Requirement:
Could you retype the records word for word, starting at their first line and stopping after the line that contains "being promoted or"?
◆ ◆ ◆ ◆
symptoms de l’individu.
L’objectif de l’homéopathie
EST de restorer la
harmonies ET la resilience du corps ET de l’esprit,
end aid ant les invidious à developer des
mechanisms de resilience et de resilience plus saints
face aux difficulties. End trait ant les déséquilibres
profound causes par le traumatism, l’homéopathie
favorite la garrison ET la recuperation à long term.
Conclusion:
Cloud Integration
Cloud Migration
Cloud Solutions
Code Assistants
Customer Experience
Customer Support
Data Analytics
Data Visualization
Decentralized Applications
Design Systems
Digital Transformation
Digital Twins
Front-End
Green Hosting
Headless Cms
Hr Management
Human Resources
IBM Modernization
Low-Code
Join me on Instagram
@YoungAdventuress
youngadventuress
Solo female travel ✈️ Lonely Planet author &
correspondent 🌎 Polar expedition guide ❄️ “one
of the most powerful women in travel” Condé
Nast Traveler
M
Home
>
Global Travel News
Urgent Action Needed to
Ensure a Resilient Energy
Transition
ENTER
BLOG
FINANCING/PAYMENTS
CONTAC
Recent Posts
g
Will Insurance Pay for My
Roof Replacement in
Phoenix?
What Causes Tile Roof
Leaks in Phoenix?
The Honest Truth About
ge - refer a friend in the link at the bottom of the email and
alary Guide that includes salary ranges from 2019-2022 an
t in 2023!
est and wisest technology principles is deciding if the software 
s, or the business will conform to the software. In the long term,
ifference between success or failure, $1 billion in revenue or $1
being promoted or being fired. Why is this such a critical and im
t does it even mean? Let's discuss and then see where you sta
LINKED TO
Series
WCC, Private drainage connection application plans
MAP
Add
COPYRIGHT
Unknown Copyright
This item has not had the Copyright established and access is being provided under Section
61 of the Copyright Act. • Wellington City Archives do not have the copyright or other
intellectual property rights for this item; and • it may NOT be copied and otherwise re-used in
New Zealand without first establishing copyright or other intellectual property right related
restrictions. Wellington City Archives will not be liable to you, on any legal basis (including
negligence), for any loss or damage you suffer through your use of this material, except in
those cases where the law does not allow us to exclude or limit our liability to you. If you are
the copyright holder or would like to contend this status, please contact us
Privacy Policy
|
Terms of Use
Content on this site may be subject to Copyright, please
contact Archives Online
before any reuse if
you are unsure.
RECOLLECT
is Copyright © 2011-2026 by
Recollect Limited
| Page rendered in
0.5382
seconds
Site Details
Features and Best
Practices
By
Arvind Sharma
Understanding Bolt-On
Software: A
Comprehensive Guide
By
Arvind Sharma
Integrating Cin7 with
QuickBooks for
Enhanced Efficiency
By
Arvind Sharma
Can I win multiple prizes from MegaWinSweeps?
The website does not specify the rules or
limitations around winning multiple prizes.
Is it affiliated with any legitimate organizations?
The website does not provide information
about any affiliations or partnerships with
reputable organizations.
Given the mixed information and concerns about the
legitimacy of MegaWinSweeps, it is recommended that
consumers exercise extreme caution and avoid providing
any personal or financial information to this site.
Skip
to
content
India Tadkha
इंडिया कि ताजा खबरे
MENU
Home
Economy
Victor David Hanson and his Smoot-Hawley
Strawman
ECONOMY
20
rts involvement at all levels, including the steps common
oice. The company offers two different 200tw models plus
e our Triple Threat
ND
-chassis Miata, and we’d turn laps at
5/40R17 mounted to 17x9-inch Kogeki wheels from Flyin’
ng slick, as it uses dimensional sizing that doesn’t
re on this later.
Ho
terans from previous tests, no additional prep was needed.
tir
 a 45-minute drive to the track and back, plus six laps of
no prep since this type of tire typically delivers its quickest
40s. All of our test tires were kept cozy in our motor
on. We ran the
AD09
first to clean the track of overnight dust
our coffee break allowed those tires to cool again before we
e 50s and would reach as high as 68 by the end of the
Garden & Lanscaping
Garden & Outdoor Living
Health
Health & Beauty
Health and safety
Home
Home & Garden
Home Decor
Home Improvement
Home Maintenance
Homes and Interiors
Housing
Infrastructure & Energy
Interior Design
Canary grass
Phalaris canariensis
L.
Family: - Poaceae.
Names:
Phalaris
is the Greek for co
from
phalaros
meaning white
◆ ◆ ◆ ◆
Problem solution:
symptoms de l’individu.
L’objectif de l’homéopathie
EST de restorer la
harmonies ET la resilience du corps ET de l’esprit,
end aid ant les invidious à developer des
mechanisms de resilience et de resilience plus saints
face aux difficulties. End trait ant les déséquilibres
profound causes par le traumatism, l’homéopathie
favorite la garrison ET la recuperation à long term.
Conclusion:
Cloud Integration
Cloud Migration
Cloud Solutions
Code Assistants
Customer Experience
Customer Support
Data Analytics
Data Visualization
Decentralized Applications
Design Systems
Digital Transformation
Digital Twins
Front-End
Green Hosting
Headless Cms
Hr Management
Human Resources
IBM Modernization
Low-Code
Join me on Instagram
@YoungAdventuress
youngadventuress
Solo female travel ✈️ Lonely Planet author &
correspondent 🌎 Polar expedition guide ❄️ “one
of the most powerful women in travel” Condé
Nast Traveler
M
Home
>
Global Travel News
Urgent Action Needed to
Ensure a Resilient Energy
Transition
ENTER
BLOG
FINANCING/PAYMENTS
CONTAC
Recent Posts
g
Will Insurance Pay for My
Roof Replacement in
Phoenix?
What Causes Tile Roof
Leaks in Phoenix?
The Honest Truth About
ge - refer a friend in the link at the bottom of the email and
alary Guide that includes salary ranges from 2019-2022 an
t in 2023!
est and wisest technology principles is deciding if the software 
s, or the business will conform to the software. In the long term,
ifference between success or failure, $1 billion in revenue or $1
being promoted or being fired. Why is this such a critical and im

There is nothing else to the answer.